Subcontract manufacturers of PCBAs generally use a number of different tools for quality control, such as flying probe testers, camera-based automated optical inspection and X-ray equipment. Very few UK manufacturers can boast such sophisticated X-ray inspection capability as Newbury Electronics, following the company’s purchase of a Nikon Metrology XT V160 in January 2014.
BGA and QFN interconnections require close inspection. Modern BGAs are very complex, with tighter pitches and smaller ball diameters, meaning that they are mounted too close to the body of the PCB for visual inspection to be practical. Newbury previously used an endoscope to access and view areas of interest, which was effective for small, basic devices, but time-consuming and becoming ever more impractical, as it was increasingly difficult to position the endoscope without it being blocked by the components surrounding a BGA. The smaller sizes also meant that the inspection equipment could sometimes just not be used at all.
Even if the device could be well positioned, seeing far enough down the rows of balls was becoming more challenging. Some faulty boards would be returned and had to be sent to a bureau for X-ray analysis, typically taking three days and costing around £100, including fault finding, fixing and confirmatory testing.
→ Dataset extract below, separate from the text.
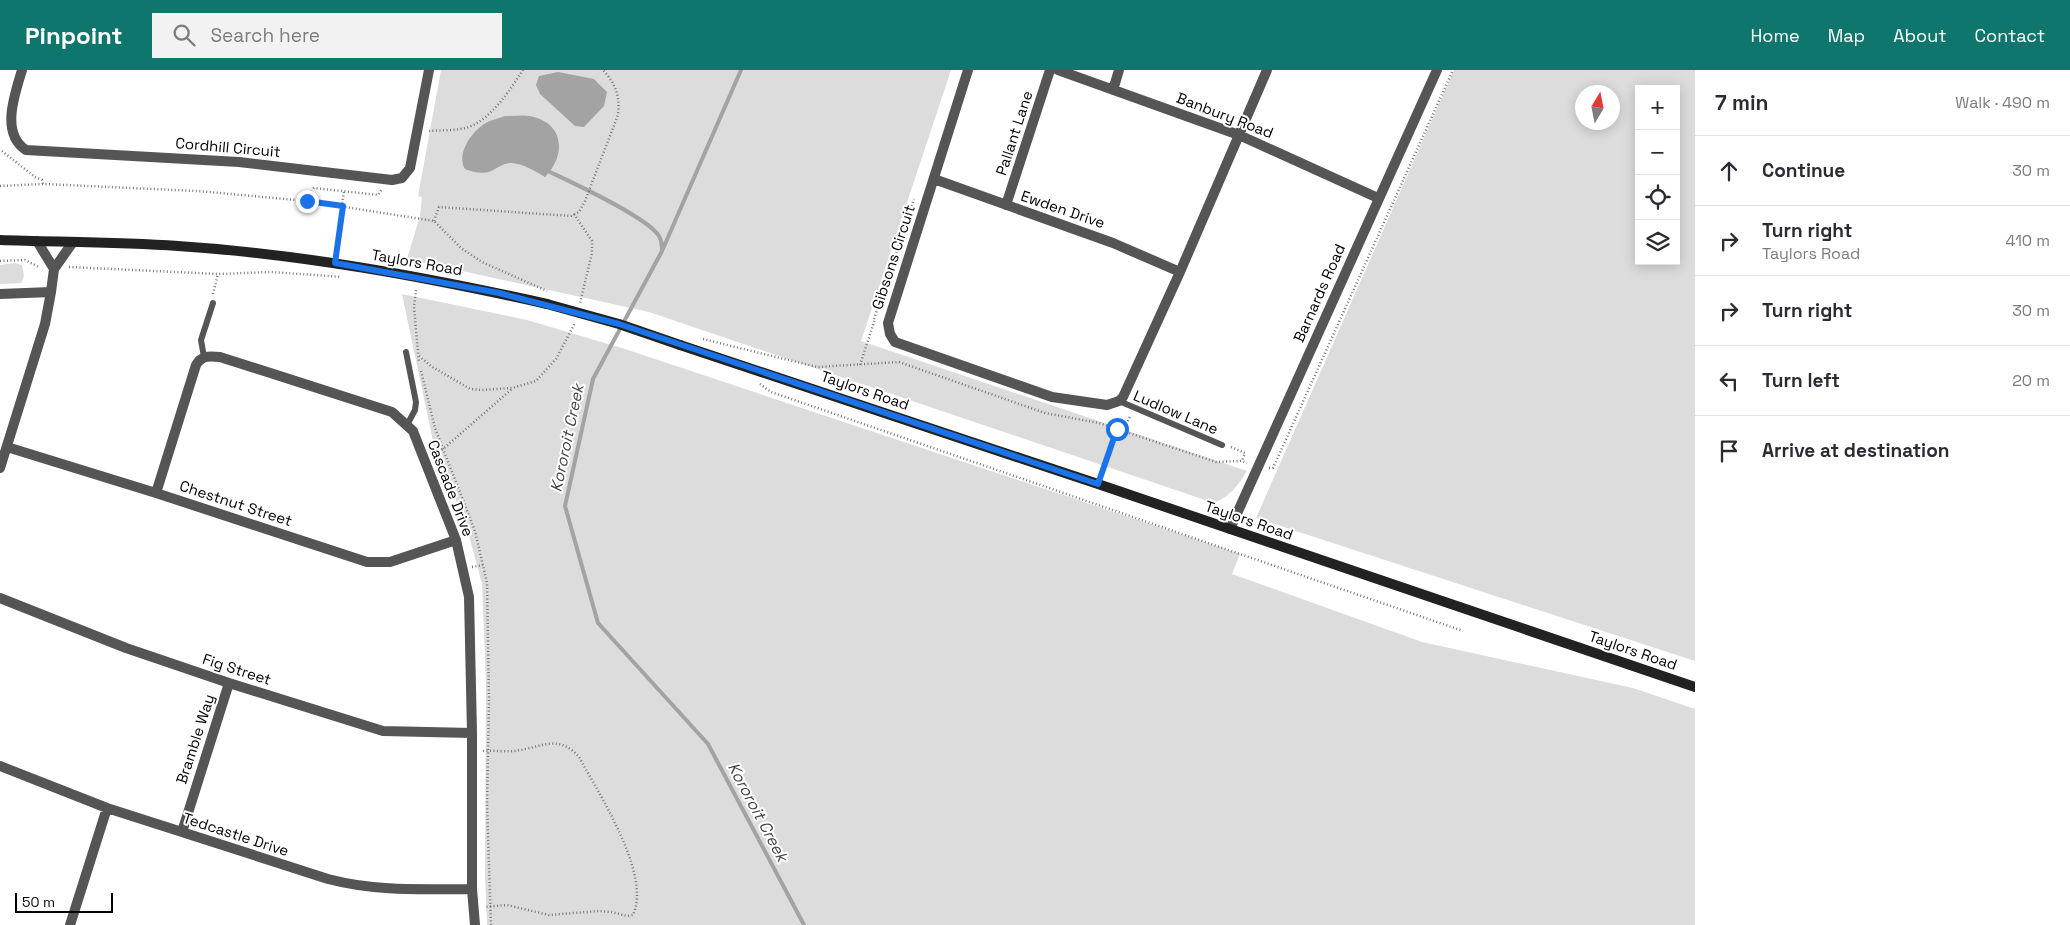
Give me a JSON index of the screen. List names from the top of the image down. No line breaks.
{"streets":{"street":["Banbury Road","Pallant Lane","Cordhill Circuit","Ewden Drive","Gibsons Circuit","Taylors Road","Barnards Road","Cascade Drive","Chestnut Street","Fig Street","Bramble Way","Tedcastle Drive"],"lane":["Ludlow Lane"]},"crossings":[["Banbury Road","Barnards Road"],["Pallant Lane","Ewden Drive"],["Ewden Drive","Gibsons Circuit"],["Gibsons Circuit","Ludlow Lane"],["Taylors Road","Barnards Road"],["Cascade Drive","Chestnut Street"],["Cascade Drive","Fig Street"],["Cascade Drive","Tedcastle Drive"],["Fig Street","Bramble Way"],["Bramble Way","Tedcastle Drive"]],"water":["Kororoit Creek"],"scale_bar":"50 m","north":"top","page":{"header":"Pinpoint","search":"Search here","nav":["Home","Map","About","Contact"],"heading":["7 min","Walk · 490 m"],"map_buttons":["+","−"],"list":[["Continue","30 m"],["Turn right","Taylors Road","410 m"],["Turn right","30 m"],["Turn left","20 m"],"Arrive at destination"],"scale":"50 m"}}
Philip King, Managing Director, Newbury, commented, “As a subcontractor, we handle 10 to 15 different product lines every day and often do not know what we will have to produce next. PCBAs should be designed for easy inspection, but they rarely are. Accurate inspection is important not only after repair, but also during series manufacturing so that results can be used for process control to maintain quality. The larger the production run, the more potential there is for faulty boards, wasting time and money.”
An X-ray machine was the only realistic solution for quality control of larger board volumes produced by Newbury. Nikon's XT V160 provides a 400x400mm scan area, large enough for most PCBAs, and its comprehensive specification includes control and analysis software.
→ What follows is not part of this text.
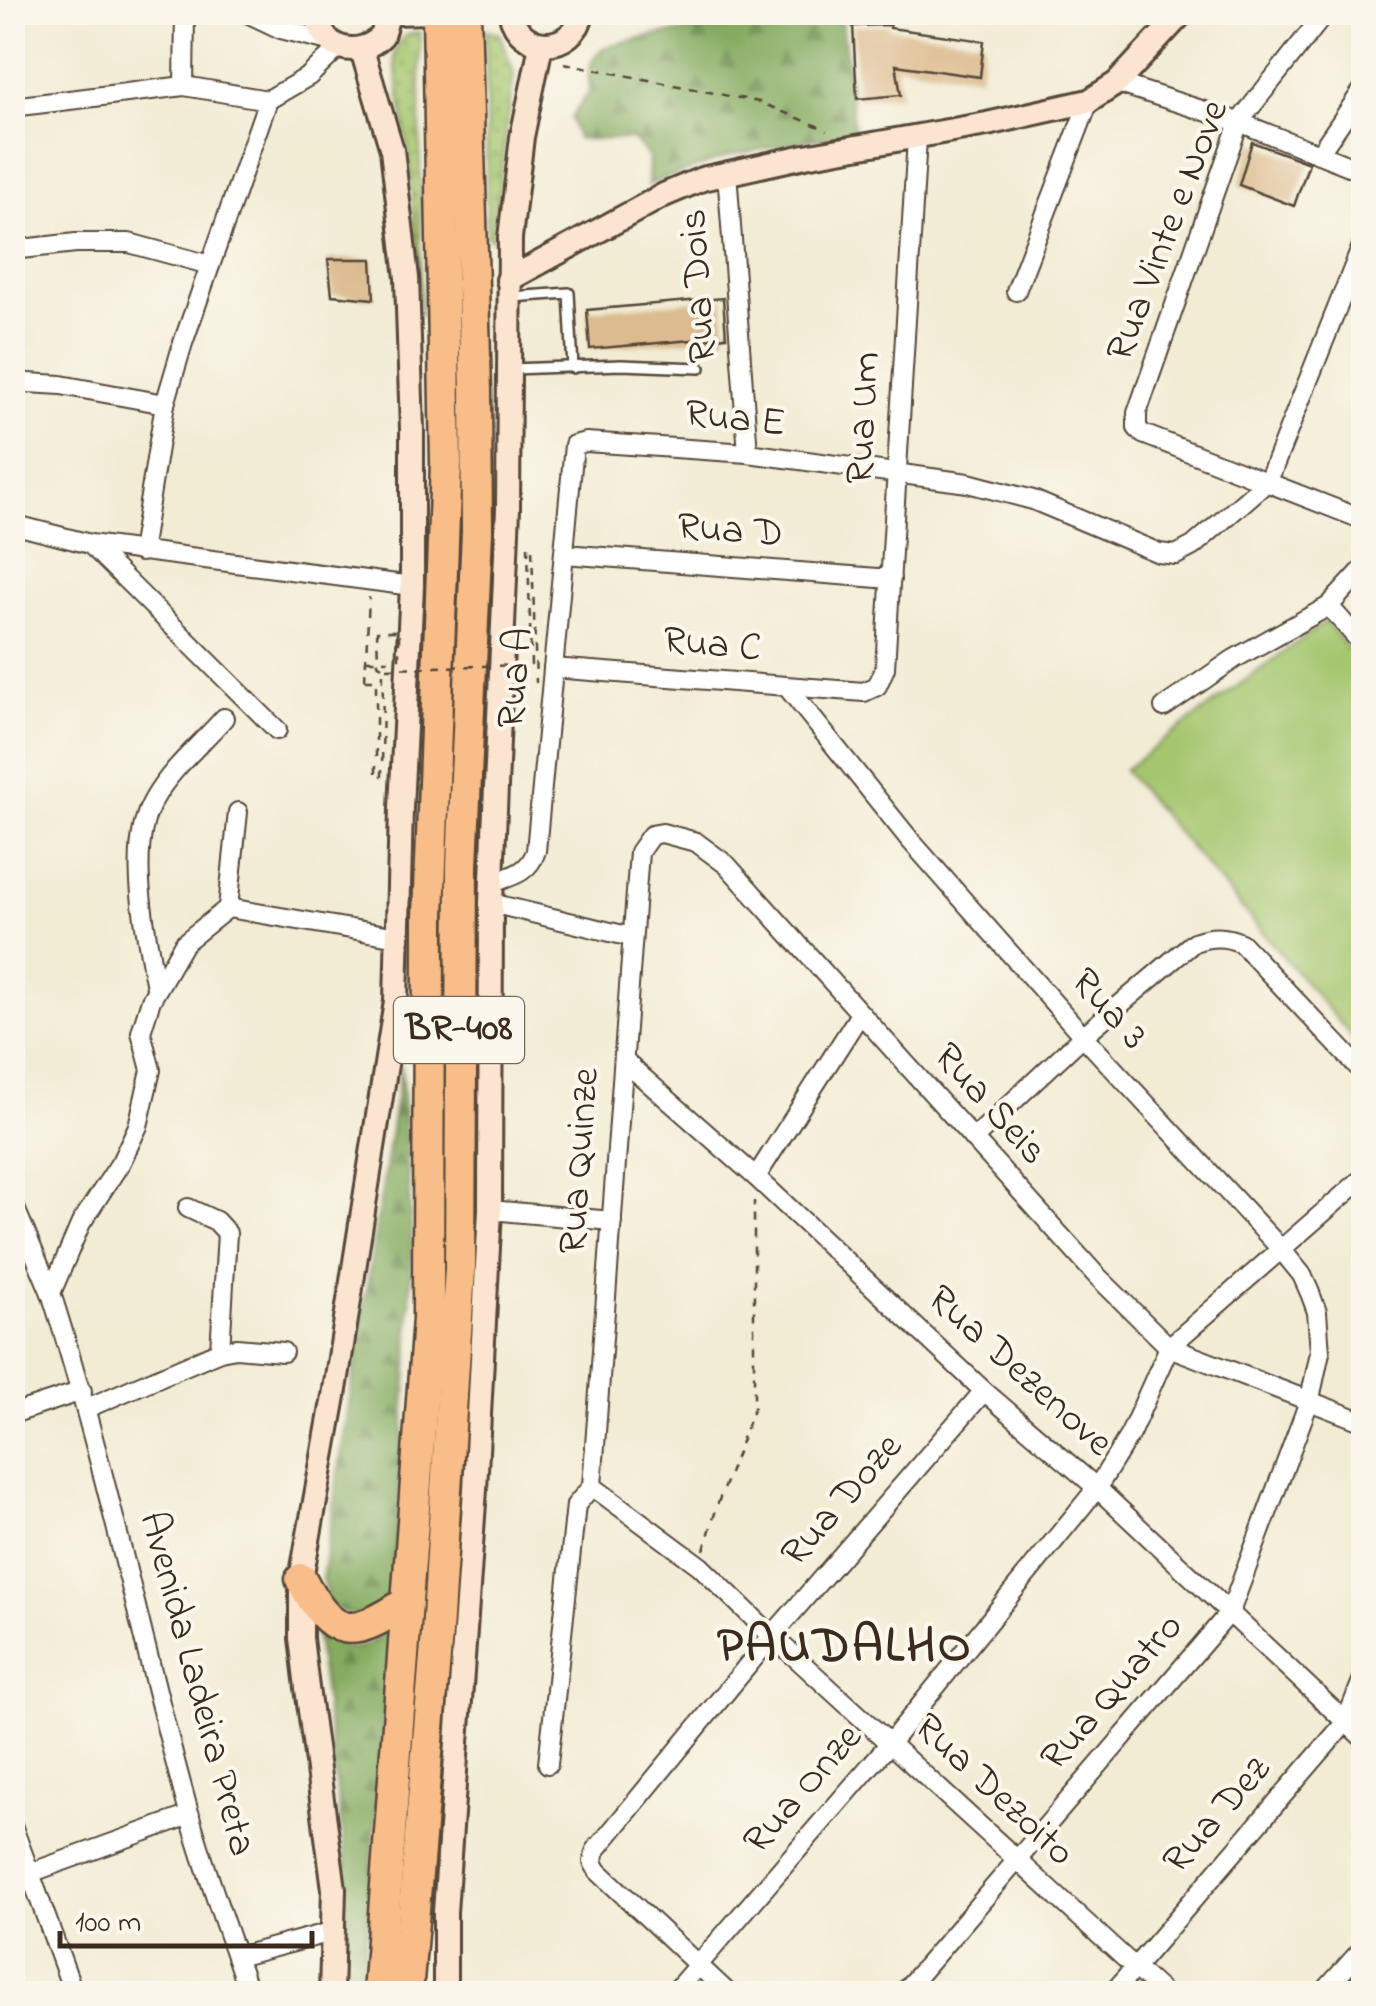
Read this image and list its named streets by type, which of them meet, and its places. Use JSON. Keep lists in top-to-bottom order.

Mr King continued, “Low-end X-ray equipment, while cheap, provides such a poor image as to be virtually useless, especially given the increasing miniaturisation of BGAs. We knew we would only buy one X-ray machine in the foreseeable future, so decided to select a very capable model from Nikon with variable magnification, a tilting flat panel detector and a powerful, 160kV/20W X-ray source, which is at the higher end commonly used for PCBA inspection.”
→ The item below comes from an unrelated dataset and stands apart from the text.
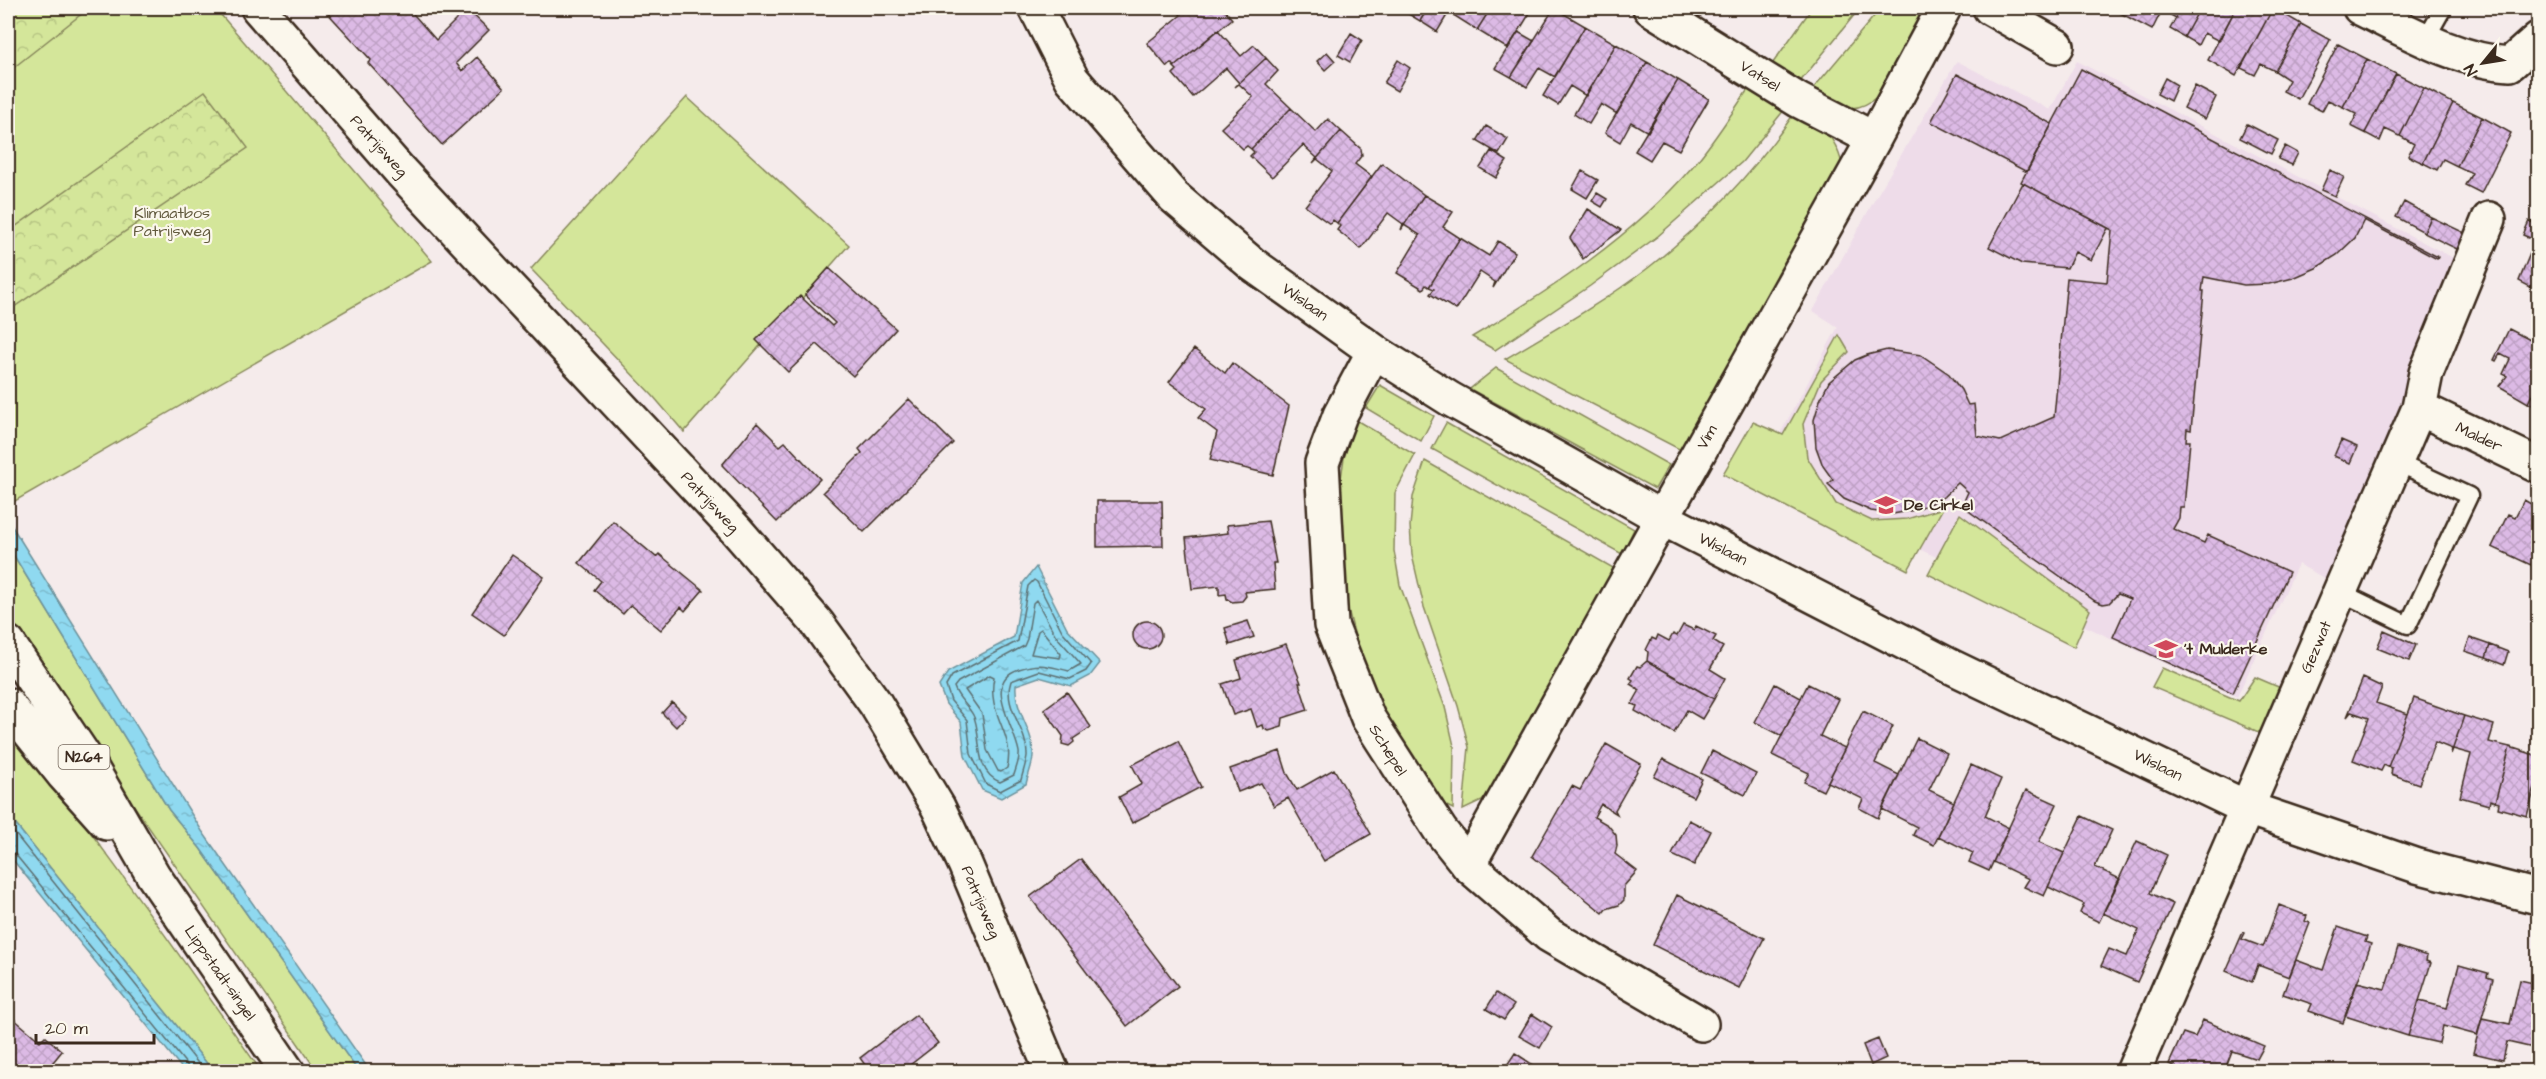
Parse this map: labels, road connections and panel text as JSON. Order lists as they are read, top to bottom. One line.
{"streets":{"street":["Vatsel","Patrijsweg","Wislaan","Vim","Malder","Gezwat","Schepel","N264","Lippstadt-singel"]},"crossings":[["Vatsel","Vim"],["Wislaan","Vim"],["Wislaan","Gezwat"],["Wislaan","Schepel"],["Vim","Schepel"],["Malder","Gezwat"]],"parks":["Klimaatbos Patrijsweg"],"places":{"school or university":["De Cirkel","'t Mulderke"]},"scale_bar":"20 m","north":"bottom left"}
The machine must be operated at capacity to generate a useable image only on the densest multi-layer PCBAs, such as those with multiple copper layers or high copper weight. With 2,500 parts, the boards controlling the hydrogen fuel cells on an in-development electric motorbike are particularly sensitive to quality issues, and are thus 100% inspected using the Nikon Metrology system. The XT V160 also offers nanofocus X-ray spot source and advanced image processing capabilities. Focus of the electron beam is maintained by a computer-controlled, electromagnetic lens that ensures the target does not overheat whilst maintaining a nanometer spot size, even at high kV settings.
When inspecting BGAs, a clear view of the ball interconnect is normally achieved by combining tilt and rotate movements and scanning down the rows, ball by ball. The XT V 160 enables this function using single-axis control, rather than the usual method of having to manipulate three axes, allowing operators to focus on the inspection process rather than on machine guidance. True concentric imaging makes it easy to rotate the view point through 360° around the area of interest, which is intelligently locked onto. Once a region on the PCBA has been identified and positioned in the centre of the screen, it remains fixed in position no matter what tilt, rotation or magnification is applied.
The X-ray source is designed for a PCBA to be placed within 250μM of the focal spot, allowing magnification up to 2400 times. The board can be viewed at angles up to 75°, enabling clear views of solder joints and through-holes while maintaining sufficient energy. Special analysis functions are available for inspection of semiconductor package voids, wire bonding and BGA solder bumps.
The machine's open-tube design means that the electron beam-producing filament can be replaced every six to nine months for under £10 each time. With closed-tube designs, the manufacturer has to be called in to renew the tube every couple of years at a potential cost of up to £15,000. Carrying out filament replacement in-house reduces downtime to minutes rather than days.
The machine was supplied fitted with optional CT inspection capability. This re-constructs a 3D image from multiple 2D X-rays taken from a controlled angular rotational scan, allowing the operator to virtually rotate and slice the 3D image. The extra functionality future-proofs the investment in case full 3D graphic displays are required, or if PCBA complexity becomes so high that a standard 2D image on the screen is not sufficient for quality control purposes.
Dave Roe, Senior Production Technician, Newbury, said: “We have not had a single board with a mounted BGAs returned as faulty since we started using the XT V 160. The system is just as good at picking up QFN solder joint faults and shorts, which are difficult to check as the leads are hidden under components.”
“Our engineers were initially sceptical but became converts very quickly, as they were able to see results in seconds rather than spend days waiting to get results from a bureau,” added Mr King.